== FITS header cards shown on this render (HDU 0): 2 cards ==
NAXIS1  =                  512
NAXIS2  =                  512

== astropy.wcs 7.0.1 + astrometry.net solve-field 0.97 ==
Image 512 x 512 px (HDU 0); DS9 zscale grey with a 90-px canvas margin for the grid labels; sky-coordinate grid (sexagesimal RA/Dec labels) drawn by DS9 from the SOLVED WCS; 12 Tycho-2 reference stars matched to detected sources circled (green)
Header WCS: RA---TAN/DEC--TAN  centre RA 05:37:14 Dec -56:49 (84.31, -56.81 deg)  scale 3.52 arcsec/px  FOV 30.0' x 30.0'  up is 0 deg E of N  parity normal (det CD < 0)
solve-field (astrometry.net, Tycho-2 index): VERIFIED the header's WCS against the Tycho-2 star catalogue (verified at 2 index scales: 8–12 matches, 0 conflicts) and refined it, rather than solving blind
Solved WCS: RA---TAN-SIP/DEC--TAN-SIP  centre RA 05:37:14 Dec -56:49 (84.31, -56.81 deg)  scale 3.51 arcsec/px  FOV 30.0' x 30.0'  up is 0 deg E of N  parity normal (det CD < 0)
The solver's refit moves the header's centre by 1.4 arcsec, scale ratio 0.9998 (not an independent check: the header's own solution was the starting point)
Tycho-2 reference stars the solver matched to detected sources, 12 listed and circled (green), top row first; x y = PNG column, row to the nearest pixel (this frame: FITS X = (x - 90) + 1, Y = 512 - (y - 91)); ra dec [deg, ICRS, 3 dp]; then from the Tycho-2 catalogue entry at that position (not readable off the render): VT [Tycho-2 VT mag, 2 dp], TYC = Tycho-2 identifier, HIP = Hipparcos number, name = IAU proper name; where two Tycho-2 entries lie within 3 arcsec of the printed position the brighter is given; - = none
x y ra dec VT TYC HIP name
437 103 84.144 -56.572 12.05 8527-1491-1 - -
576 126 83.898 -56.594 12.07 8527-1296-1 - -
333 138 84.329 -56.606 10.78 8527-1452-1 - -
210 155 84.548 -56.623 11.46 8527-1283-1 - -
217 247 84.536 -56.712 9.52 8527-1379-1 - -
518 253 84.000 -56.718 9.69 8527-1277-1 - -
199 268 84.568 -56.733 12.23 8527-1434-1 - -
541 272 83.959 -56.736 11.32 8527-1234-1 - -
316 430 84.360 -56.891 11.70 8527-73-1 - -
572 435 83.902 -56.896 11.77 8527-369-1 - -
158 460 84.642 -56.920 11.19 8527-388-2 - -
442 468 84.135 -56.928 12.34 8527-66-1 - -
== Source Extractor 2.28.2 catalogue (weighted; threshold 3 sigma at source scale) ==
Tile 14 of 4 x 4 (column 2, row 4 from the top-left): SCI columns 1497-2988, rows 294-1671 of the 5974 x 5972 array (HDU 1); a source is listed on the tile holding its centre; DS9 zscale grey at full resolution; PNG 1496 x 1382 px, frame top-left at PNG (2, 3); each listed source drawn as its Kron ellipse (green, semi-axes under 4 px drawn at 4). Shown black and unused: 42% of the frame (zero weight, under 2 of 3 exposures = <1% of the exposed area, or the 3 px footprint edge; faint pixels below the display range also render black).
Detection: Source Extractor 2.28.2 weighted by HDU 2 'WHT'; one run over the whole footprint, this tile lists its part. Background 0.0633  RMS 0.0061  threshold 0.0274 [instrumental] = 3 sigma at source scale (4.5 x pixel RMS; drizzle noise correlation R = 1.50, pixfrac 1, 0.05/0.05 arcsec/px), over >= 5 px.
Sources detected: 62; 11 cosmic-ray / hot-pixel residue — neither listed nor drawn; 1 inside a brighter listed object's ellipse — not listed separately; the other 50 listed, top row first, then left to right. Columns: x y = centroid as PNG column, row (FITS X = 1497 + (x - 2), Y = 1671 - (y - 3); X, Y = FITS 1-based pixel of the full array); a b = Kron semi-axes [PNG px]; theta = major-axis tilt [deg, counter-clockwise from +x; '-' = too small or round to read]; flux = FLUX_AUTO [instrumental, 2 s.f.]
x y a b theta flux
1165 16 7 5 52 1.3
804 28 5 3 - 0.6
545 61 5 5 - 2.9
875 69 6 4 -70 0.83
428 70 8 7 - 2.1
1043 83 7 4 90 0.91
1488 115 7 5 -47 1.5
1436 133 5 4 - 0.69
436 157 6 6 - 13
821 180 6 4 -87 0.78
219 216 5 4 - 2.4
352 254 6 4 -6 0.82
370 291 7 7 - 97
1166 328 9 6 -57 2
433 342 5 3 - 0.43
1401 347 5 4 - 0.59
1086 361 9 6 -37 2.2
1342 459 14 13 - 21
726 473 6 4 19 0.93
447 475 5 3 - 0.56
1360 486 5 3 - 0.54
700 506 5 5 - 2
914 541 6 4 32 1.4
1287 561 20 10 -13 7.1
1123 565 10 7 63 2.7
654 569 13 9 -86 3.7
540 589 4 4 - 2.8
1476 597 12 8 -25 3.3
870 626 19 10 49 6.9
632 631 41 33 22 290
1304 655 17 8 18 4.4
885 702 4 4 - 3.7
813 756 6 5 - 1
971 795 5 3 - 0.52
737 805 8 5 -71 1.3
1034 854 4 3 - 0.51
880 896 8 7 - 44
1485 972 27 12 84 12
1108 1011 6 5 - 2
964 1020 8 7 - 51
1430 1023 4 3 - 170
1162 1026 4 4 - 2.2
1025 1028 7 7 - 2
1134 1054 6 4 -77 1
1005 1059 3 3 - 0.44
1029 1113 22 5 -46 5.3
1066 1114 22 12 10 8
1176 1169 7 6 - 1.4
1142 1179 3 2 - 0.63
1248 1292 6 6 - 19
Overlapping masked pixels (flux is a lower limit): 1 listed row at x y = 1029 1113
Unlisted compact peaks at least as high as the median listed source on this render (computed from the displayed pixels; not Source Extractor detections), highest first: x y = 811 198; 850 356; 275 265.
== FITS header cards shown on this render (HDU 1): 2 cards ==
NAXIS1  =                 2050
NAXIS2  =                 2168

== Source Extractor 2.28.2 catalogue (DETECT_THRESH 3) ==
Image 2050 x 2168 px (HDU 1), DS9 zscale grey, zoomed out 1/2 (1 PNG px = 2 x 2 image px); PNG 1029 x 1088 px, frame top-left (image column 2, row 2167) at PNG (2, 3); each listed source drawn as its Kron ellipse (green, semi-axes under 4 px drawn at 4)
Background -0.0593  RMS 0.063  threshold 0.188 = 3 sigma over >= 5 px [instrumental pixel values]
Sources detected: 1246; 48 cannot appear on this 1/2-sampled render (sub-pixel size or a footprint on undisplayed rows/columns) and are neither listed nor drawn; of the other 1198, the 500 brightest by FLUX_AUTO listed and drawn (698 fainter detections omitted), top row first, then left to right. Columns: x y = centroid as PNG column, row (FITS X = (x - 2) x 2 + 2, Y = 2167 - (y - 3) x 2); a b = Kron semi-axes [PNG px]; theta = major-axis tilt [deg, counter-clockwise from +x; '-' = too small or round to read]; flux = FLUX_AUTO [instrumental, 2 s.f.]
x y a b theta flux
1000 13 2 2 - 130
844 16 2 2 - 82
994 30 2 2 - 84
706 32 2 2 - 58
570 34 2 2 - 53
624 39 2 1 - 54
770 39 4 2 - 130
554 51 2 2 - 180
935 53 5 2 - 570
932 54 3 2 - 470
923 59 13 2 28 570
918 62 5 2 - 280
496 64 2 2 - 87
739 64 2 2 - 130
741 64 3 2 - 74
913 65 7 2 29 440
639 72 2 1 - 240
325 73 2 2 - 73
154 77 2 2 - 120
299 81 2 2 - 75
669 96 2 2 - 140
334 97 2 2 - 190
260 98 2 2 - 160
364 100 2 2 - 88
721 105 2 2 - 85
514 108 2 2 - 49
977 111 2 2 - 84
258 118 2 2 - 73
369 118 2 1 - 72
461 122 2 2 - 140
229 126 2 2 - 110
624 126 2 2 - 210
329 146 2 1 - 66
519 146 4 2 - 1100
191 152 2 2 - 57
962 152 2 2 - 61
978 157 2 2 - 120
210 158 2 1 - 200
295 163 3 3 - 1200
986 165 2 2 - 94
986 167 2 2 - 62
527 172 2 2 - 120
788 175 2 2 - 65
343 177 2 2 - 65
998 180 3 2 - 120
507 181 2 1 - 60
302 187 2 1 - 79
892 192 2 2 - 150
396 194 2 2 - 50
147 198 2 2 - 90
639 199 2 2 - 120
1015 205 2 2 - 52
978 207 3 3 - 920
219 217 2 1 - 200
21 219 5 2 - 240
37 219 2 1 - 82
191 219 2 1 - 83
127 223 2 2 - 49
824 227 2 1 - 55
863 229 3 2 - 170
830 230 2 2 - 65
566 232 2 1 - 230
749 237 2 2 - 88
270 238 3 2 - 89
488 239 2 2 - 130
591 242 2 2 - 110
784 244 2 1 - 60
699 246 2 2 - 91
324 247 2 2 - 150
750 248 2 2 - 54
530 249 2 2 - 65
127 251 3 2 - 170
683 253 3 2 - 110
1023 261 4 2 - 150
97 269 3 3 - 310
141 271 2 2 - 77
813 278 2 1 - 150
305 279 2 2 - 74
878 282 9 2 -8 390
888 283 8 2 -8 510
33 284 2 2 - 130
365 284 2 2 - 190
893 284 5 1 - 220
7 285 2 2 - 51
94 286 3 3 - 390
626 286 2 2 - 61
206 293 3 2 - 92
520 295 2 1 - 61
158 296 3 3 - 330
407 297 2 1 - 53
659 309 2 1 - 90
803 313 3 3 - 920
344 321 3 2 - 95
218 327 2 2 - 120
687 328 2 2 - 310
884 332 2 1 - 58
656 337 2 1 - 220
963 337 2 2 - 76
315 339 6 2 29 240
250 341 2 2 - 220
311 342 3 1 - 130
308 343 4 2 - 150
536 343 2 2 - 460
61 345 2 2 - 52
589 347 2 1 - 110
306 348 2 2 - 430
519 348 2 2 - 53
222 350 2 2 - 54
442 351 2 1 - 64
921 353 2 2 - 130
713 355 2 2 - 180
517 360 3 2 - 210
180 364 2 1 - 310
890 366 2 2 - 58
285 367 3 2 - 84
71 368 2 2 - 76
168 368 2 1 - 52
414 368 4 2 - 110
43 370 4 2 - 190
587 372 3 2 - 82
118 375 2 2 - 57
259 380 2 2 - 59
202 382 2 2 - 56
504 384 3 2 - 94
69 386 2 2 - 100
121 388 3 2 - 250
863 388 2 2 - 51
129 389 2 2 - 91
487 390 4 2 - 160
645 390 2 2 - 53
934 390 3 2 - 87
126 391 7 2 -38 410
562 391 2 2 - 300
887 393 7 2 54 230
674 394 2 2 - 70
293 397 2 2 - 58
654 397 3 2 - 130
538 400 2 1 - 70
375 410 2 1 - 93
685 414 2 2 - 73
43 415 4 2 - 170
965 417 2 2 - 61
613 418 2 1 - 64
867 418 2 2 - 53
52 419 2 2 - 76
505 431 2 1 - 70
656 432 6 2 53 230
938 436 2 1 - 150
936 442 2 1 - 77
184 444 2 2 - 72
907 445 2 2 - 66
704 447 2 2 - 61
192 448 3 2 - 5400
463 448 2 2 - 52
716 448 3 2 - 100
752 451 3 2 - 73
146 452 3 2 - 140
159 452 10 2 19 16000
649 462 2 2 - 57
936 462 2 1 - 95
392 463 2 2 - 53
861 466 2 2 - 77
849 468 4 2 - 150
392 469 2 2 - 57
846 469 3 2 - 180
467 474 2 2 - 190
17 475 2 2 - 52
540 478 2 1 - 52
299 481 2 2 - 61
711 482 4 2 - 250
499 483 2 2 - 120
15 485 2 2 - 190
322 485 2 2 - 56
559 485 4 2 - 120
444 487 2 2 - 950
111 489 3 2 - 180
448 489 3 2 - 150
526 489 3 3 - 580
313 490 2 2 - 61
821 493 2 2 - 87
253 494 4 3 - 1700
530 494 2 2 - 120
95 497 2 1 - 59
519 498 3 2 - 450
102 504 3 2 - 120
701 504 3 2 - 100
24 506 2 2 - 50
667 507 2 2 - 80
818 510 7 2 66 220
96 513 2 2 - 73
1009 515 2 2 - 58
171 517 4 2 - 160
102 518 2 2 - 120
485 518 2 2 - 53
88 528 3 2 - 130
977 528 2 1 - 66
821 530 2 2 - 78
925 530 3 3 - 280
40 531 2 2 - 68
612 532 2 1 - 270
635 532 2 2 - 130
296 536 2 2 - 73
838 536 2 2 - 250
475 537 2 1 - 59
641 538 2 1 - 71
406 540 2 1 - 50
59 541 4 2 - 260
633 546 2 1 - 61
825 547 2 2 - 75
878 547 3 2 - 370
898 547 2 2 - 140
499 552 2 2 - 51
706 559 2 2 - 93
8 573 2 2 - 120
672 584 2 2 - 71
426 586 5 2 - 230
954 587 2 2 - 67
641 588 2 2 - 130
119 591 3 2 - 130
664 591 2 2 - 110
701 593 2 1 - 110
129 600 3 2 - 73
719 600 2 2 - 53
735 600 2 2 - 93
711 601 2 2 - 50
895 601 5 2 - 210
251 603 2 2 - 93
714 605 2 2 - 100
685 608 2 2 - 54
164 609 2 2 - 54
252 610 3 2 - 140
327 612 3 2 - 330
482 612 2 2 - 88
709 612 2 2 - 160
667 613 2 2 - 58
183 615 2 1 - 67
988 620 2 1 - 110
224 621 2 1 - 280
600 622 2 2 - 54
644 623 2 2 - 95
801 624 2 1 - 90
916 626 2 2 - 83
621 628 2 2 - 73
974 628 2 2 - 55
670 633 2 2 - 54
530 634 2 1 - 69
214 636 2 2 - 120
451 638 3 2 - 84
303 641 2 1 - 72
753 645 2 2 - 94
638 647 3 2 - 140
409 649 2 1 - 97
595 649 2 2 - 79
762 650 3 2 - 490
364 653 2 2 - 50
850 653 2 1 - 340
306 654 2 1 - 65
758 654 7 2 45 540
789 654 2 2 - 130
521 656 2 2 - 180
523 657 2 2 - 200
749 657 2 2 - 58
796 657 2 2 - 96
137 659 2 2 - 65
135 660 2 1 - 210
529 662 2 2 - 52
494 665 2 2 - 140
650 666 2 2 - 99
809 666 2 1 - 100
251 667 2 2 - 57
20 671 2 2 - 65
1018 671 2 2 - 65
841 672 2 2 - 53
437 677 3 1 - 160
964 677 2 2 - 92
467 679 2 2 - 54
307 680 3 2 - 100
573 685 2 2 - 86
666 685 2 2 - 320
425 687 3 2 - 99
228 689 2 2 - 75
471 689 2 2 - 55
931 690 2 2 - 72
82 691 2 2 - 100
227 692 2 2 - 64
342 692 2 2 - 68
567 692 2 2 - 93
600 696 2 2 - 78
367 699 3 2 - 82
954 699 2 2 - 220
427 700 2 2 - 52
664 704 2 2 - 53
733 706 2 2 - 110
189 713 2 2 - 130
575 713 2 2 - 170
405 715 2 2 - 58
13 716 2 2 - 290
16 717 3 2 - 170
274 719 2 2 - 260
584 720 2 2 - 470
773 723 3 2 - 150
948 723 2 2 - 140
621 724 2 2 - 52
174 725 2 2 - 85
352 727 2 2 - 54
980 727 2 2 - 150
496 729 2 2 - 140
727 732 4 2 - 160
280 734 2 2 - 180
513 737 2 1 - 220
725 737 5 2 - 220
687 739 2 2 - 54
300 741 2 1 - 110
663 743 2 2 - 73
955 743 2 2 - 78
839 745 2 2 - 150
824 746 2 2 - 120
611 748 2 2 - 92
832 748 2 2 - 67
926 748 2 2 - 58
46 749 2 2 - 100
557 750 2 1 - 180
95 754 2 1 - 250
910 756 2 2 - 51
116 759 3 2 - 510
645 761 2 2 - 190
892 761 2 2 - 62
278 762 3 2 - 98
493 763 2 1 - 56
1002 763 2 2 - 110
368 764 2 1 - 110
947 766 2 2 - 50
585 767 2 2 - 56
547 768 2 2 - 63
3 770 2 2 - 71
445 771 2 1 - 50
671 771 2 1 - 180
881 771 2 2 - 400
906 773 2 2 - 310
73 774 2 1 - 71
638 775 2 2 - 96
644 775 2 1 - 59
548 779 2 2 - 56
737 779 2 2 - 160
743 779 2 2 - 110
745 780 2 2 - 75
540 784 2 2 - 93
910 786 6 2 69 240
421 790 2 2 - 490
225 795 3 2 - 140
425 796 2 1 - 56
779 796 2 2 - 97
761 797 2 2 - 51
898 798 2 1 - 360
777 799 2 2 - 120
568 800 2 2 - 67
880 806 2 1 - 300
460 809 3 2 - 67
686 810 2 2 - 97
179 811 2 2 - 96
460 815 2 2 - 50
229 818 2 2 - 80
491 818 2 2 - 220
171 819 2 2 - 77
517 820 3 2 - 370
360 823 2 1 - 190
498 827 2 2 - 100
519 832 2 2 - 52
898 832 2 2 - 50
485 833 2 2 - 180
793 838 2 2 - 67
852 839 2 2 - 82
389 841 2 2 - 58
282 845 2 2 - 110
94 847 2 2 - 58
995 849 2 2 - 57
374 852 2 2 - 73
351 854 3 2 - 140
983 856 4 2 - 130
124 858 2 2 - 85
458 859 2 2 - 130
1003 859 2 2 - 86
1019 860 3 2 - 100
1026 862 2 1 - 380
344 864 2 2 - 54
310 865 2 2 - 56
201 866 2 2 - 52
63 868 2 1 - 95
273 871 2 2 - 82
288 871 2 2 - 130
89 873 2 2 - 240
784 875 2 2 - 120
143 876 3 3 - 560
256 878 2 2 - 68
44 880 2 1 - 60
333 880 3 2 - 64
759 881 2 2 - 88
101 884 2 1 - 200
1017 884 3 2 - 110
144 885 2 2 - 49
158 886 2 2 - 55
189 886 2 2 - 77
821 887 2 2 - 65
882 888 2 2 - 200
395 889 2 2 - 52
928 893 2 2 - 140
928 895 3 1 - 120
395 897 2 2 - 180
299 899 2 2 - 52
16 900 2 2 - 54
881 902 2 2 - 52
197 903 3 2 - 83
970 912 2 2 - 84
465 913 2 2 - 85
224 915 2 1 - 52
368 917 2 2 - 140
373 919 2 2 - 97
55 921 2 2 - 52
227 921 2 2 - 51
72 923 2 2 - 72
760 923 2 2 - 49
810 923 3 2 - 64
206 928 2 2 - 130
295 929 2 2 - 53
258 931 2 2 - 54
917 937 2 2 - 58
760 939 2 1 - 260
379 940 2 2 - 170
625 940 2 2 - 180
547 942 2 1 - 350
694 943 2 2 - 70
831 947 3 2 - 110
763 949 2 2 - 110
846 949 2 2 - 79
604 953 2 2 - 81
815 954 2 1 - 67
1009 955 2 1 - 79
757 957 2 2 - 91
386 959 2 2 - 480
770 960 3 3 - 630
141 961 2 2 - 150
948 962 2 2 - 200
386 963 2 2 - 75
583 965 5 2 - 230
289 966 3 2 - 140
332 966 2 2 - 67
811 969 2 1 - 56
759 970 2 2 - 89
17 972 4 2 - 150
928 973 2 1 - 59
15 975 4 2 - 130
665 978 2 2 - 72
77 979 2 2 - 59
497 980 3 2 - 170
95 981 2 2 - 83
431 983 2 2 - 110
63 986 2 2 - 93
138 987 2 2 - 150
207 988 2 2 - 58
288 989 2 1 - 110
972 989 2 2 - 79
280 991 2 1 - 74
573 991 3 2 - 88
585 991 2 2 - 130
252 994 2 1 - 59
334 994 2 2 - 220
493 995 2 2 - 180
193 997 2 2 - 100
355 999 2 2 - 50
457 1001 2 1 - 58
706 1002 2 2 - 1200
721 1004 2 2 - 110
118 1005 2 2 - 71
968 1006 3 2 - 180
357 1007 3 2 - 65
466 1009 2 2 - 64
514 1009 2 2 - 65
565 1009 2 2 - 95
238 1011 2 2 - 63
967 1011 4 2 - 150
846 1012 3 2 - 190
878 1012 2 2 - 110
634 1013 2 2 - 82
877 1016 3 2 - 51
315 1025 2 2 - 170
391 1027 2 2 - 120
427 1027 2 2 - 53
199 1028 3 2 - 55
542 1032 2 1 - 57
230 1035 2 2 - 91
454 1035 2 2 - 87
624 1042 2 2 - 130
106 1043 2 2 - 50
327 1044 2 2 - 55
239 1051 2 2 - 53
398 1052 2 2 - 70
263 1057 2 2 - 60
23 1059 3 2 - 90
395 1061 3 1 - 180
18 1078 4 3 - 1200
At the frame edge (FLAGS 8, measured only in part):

-- -- --

Copy out the listing word for word, beginning at the line that contains "2.28.2 catalogue (weighted;" and stopping after the line that contains "Tile 14 of 4".

_Exercise output_
== Source Extractor 2.28.2 catalogue (weighted; threshold 3 sigma at source scale) ==
Tile 14 of 4 x 4 (column 2, row 4 from the top-left): SCI columns 1497-2988, rows 294-1671 of the 5974 x 5972 array (HDU 1); a source is listed on the tile holding its centre; DS9 zscale grey at full resolution; PNG 1496 x 1382 px, frame top-left at PNG (2, 3); each listed source drawn as its Kron ellipse (green, semi-axes under 4 px drawn at 4). Shown black and unused: 42% of the frame (zero weight, under 2 of 3 exposures = <1% of the exposed area, or the 3 px footprint edge; faint pixels below the display range also render black).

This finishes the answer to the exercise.